Mahkum

Seni kendi zihnine, başkalarının zihnine mahkum eden ne?

Zihin, ruhsal özgürlüğünün içinde hapsolduğu tel örgüler gibidir. Zihin öğrenilmiş çaresizliklerinle, sen olmanı engelleyen korku ve kaygılar barındıran kayıtlarınla doludur. Bu kayıtlar seni, geçmiş ve geleceğin arasında bir mahkuma dönüştürür. Zihninin korku tellerini aştığında özgürlük kendiliğinden gelir.

Korkunun nereden geldiğini, onunla baş edecek güce sahip  olup olmadığını gözlemle kendinde. Mahkumiyetinin sona ermesi için neye ihtiyacın var?
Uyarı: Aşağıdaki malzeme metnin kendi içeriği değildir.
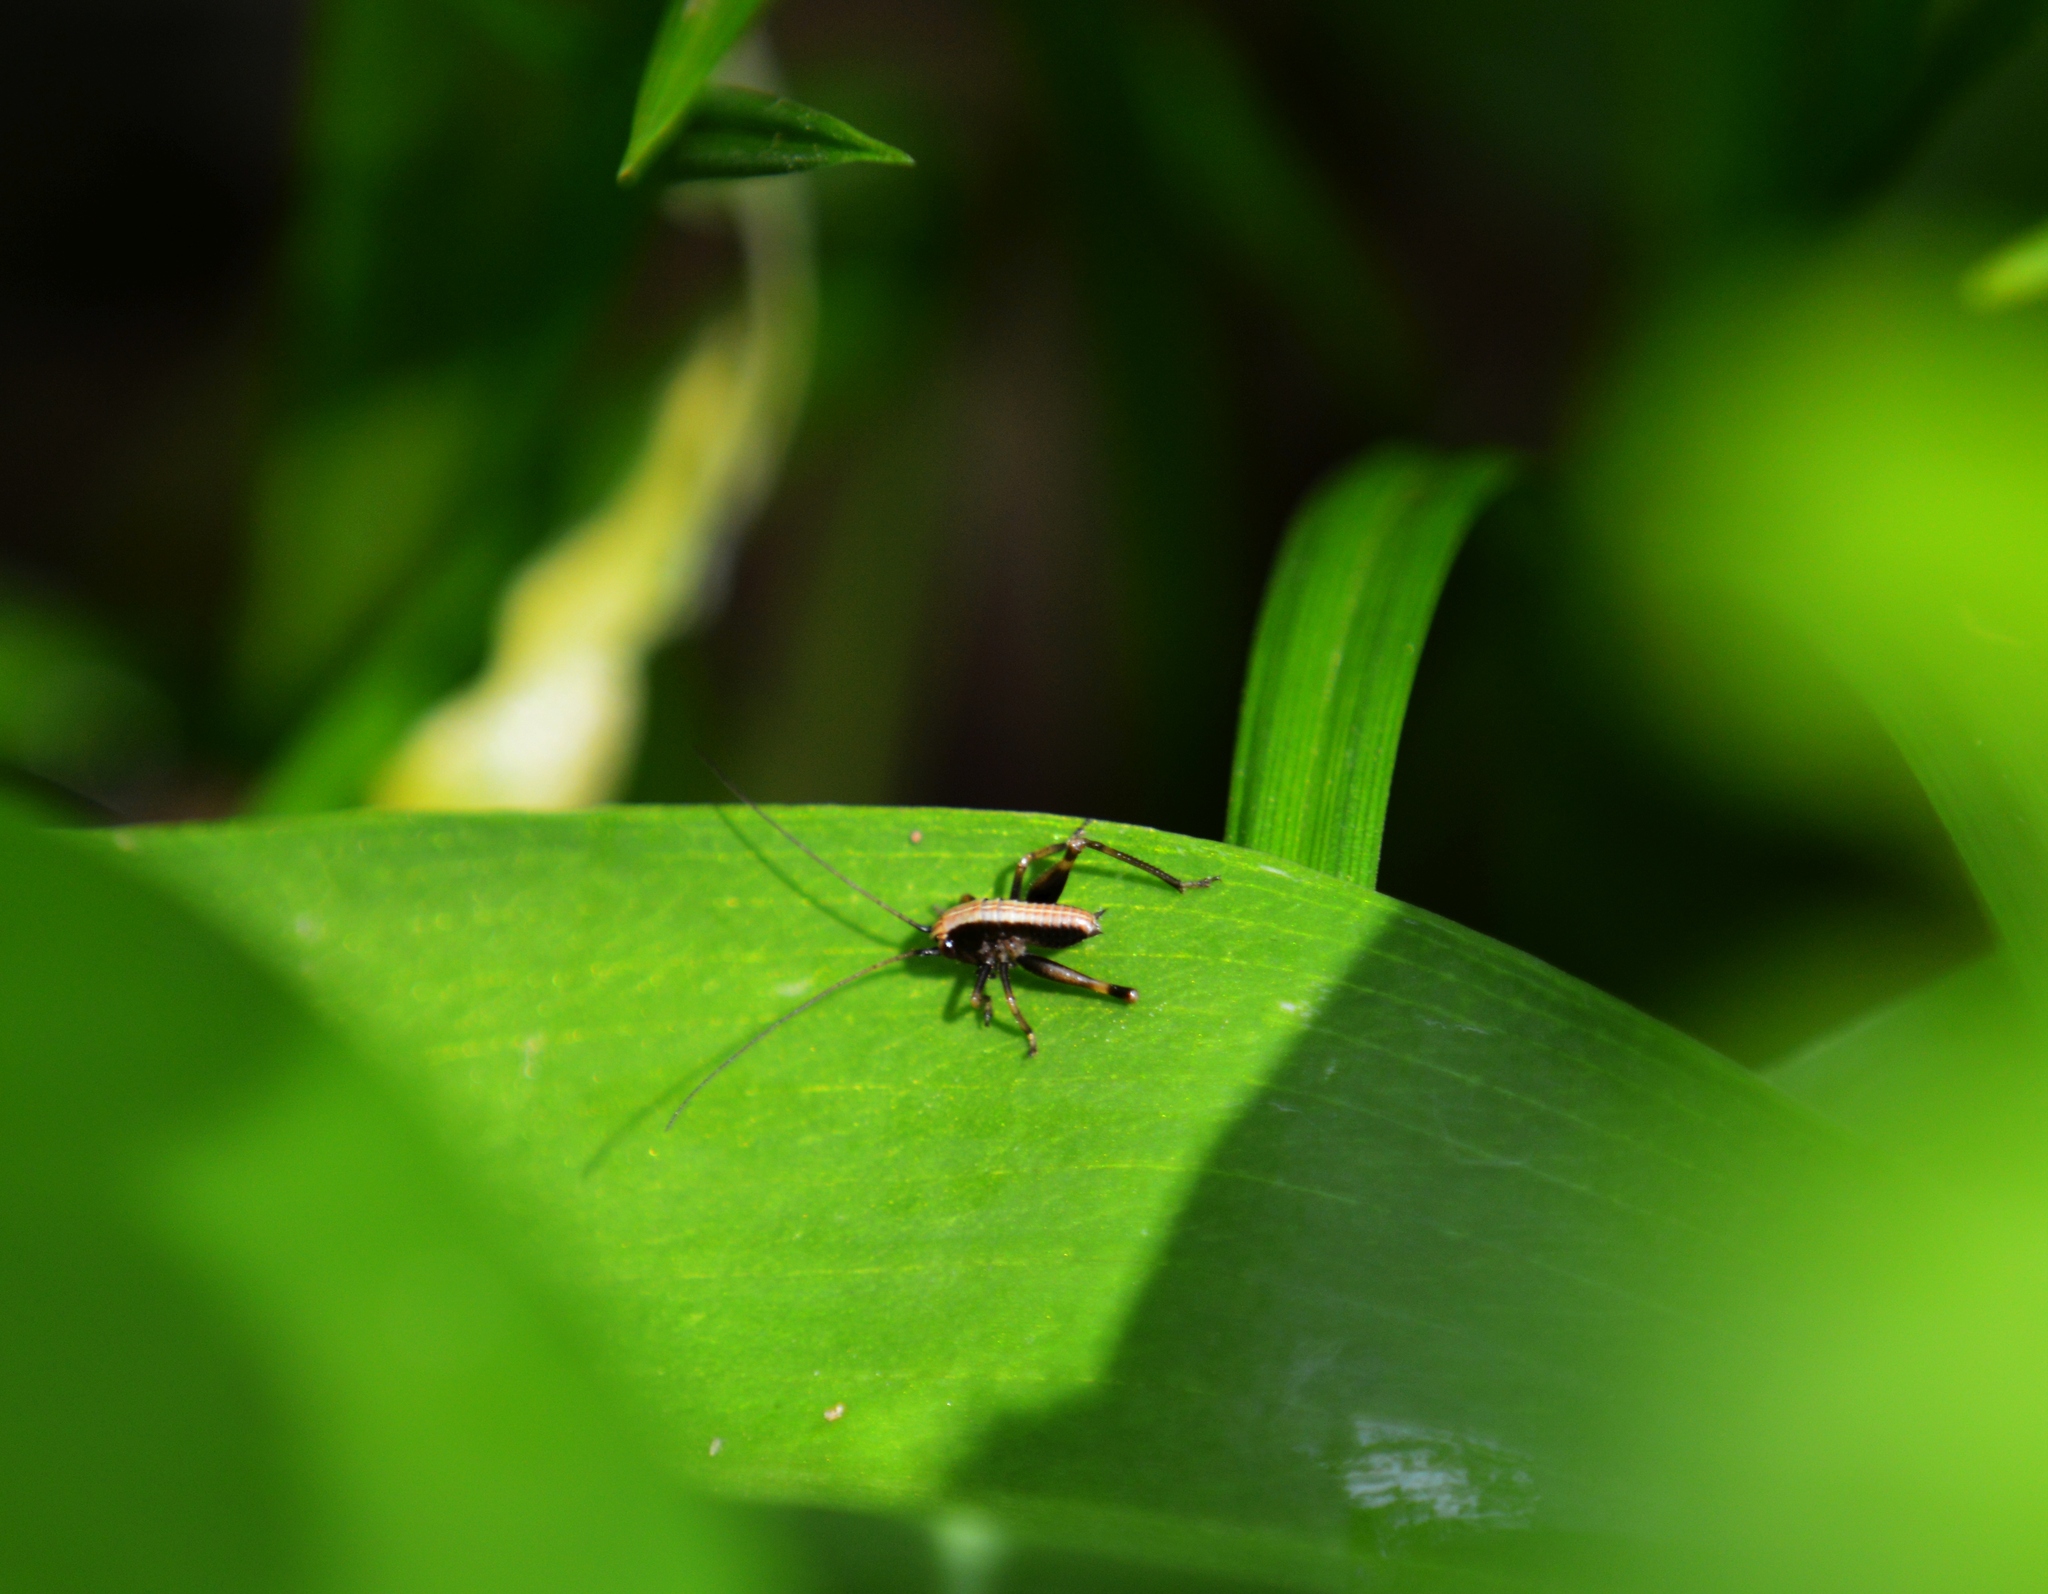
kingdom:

Ruhsal olarak kendini özgür hissetmeyen bir beden mutlu olamaz. hep bir şeyin eksikliğini hisseder. Bu eksikliğin ne olduğunu bilir değiştiremez ve öfkeli birine dönüşür. Mutluluk hep uzak ve yarımdır onun için. Ya da bilmeden yaşar. Bir yanı hep eksiktir tamamlamaya çalışır ya birilerinde ya da bir yerlerde. Bir işaret arar hayatın içinde, sanki kendini kaybetmiş de bulmak istiyormuş gibi.
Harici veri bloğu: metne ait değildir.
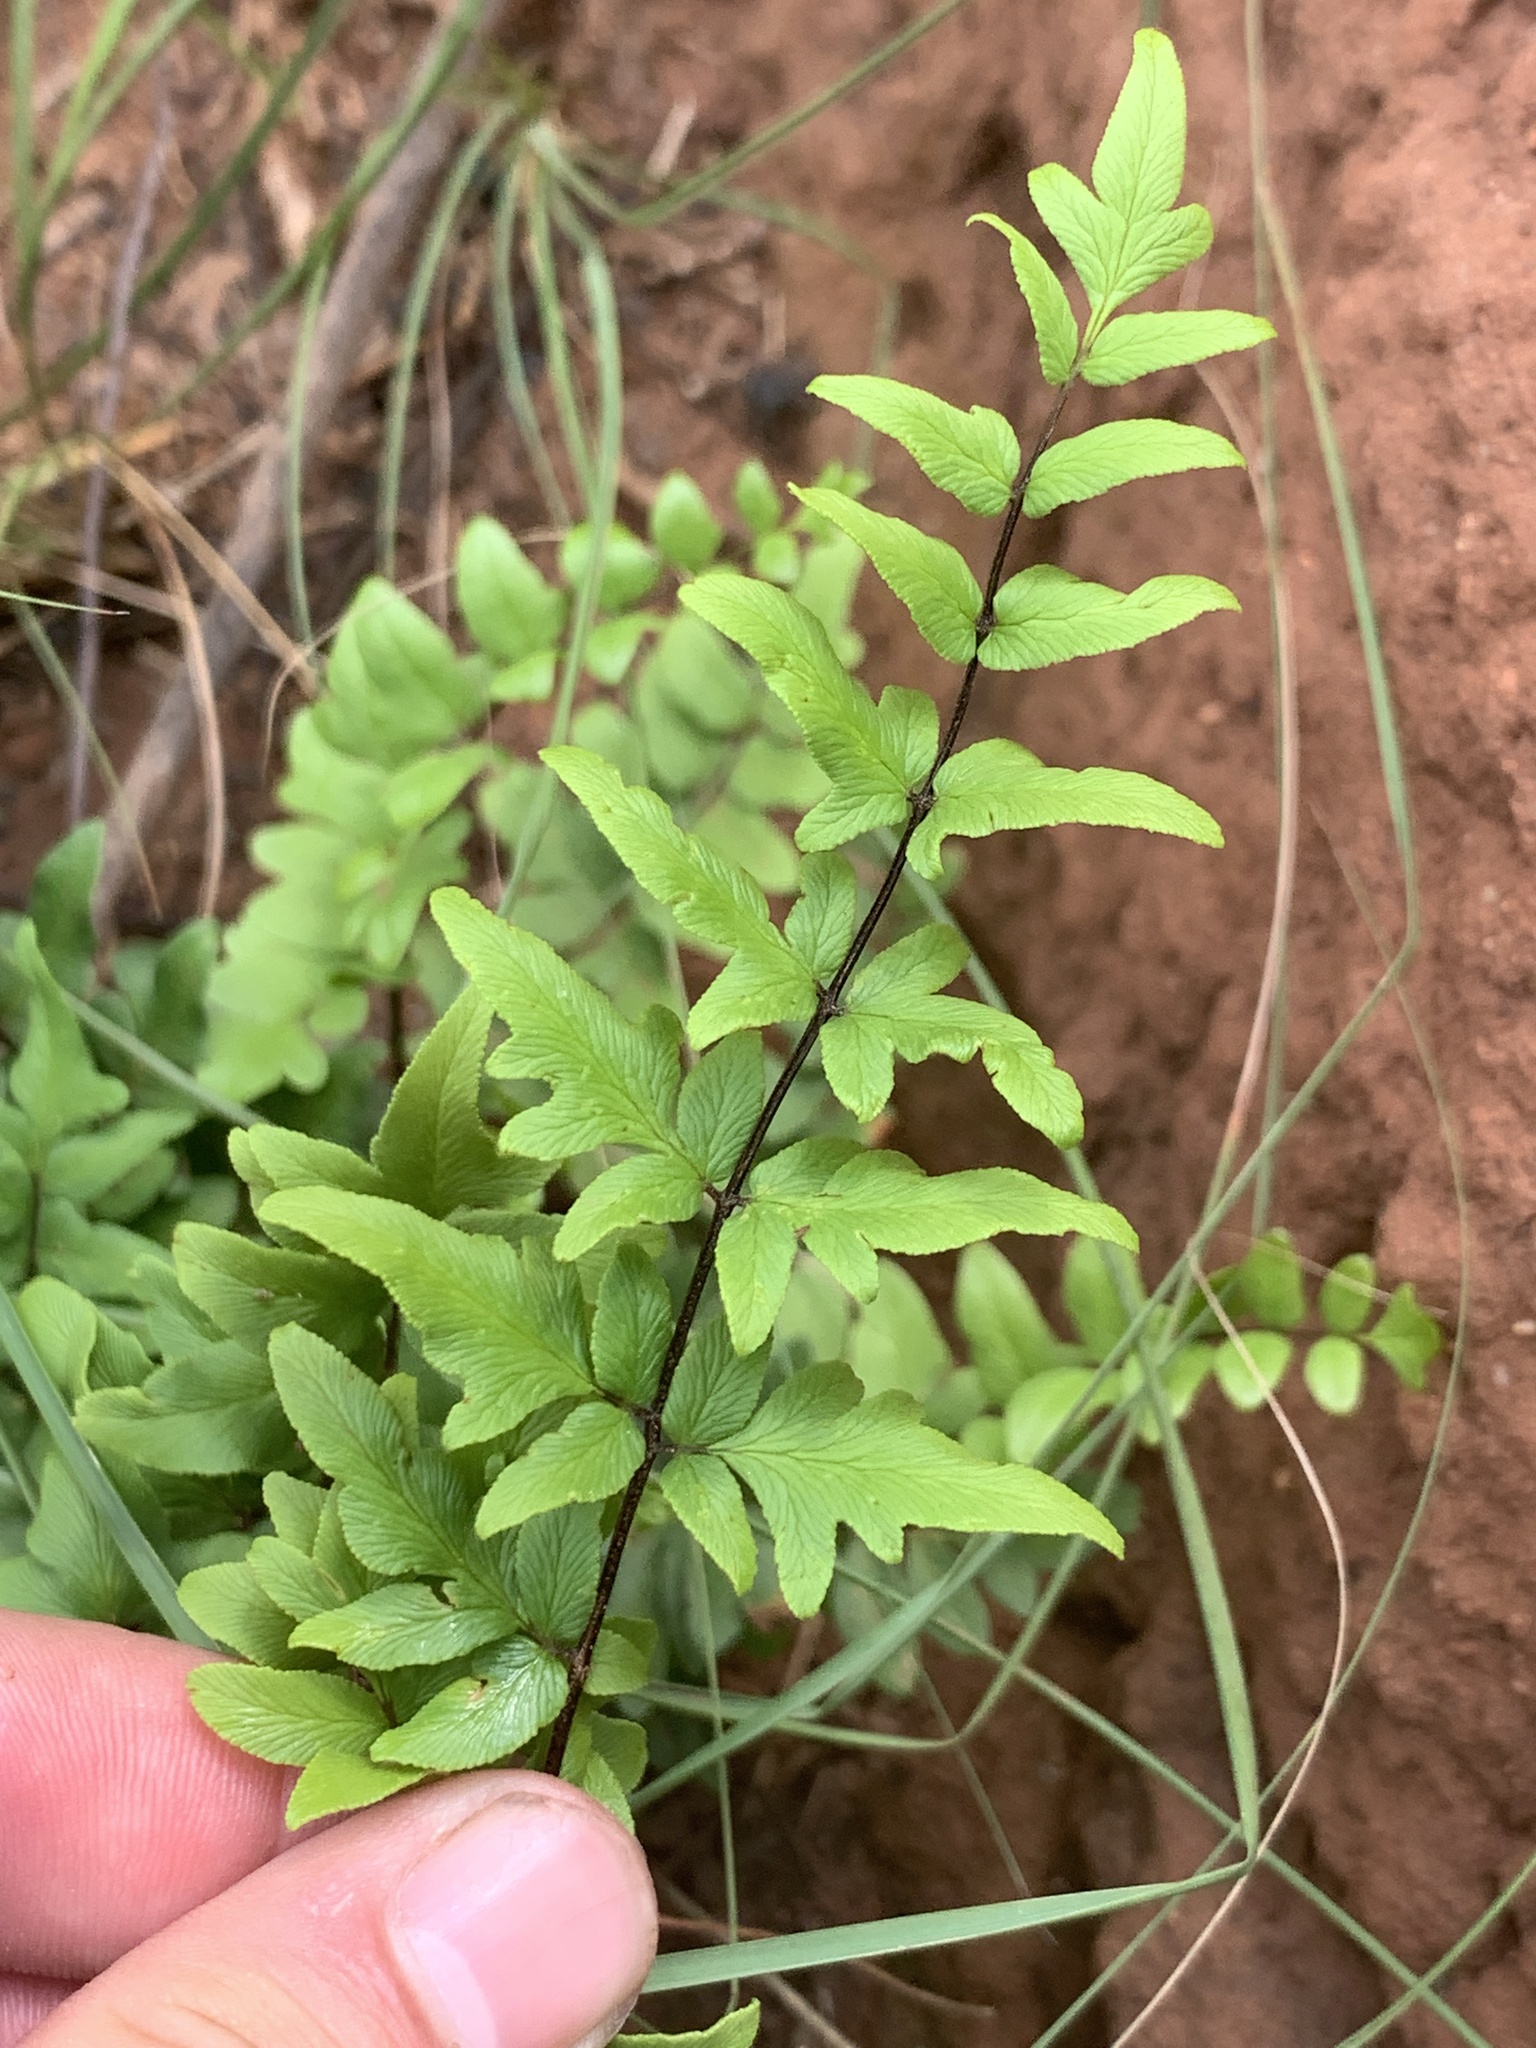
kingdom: Plantae
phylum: Tracheophyta
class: Polypodiopsida
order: Polypodiales
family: Pteridaceae
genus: Cheilanthes
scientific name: Cheilanthes viridis
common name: Green cliffbrake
Her ruh özgürlüğünün peşindedir aslında da beden için özgürlüğün ifadesi değişir bazen. Kimisi zenginlikte bulur özgürlüğü, kimisi aşkta kimisi başarıda. İstediğin kadar zengin ol, aşık ol, başarılı ol ruhsal özgürlük bunlar olmadığında bile yüzünü gülümseten yani senin kendin olmanda gizlidir. Kendin olmak zenginliktir, kendin olmak aşktır, kendin olmak başarıların en büyüğüdür.
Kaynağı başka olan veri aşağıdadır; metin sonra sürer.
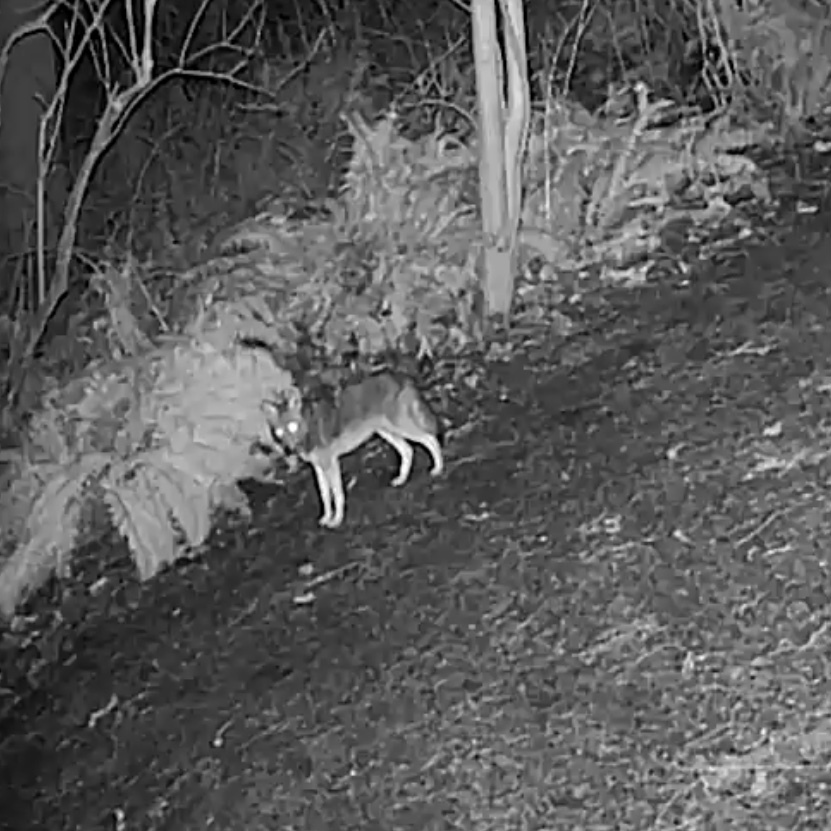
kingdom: Animalia
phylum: Chordata
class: Mammalia
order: Carnivora
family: Canidae
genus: Canis
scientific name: Canis latrans
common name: Coyote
Cesur ol ve korkularına, kaygılarına, yaşanmışlıklarına rağmen özgürleşmek adına o güce ve cesarete sahip olduğunu hatırla. Bu dünyaya esareti yaşamak için değil, yaşamı en güzel şekliyle yaşamak için, ruhsal deneyimler kazanmak için, ruhsal seviyede büyümek için geldin. Yaşam amacını hatırla, kendini ve ruhunu özgür bırak. Senin özgürlüğünün başkalarının kurduğu, seni içine aldığı zihin denen hapishanenin içindeki mahkum olmasına izin vermeden yaşa….

Ne demiş Andre Gide ”Kıyıyı gözden kaybetmeye cesaret edemeyince, insan okyanus keşfedemez.”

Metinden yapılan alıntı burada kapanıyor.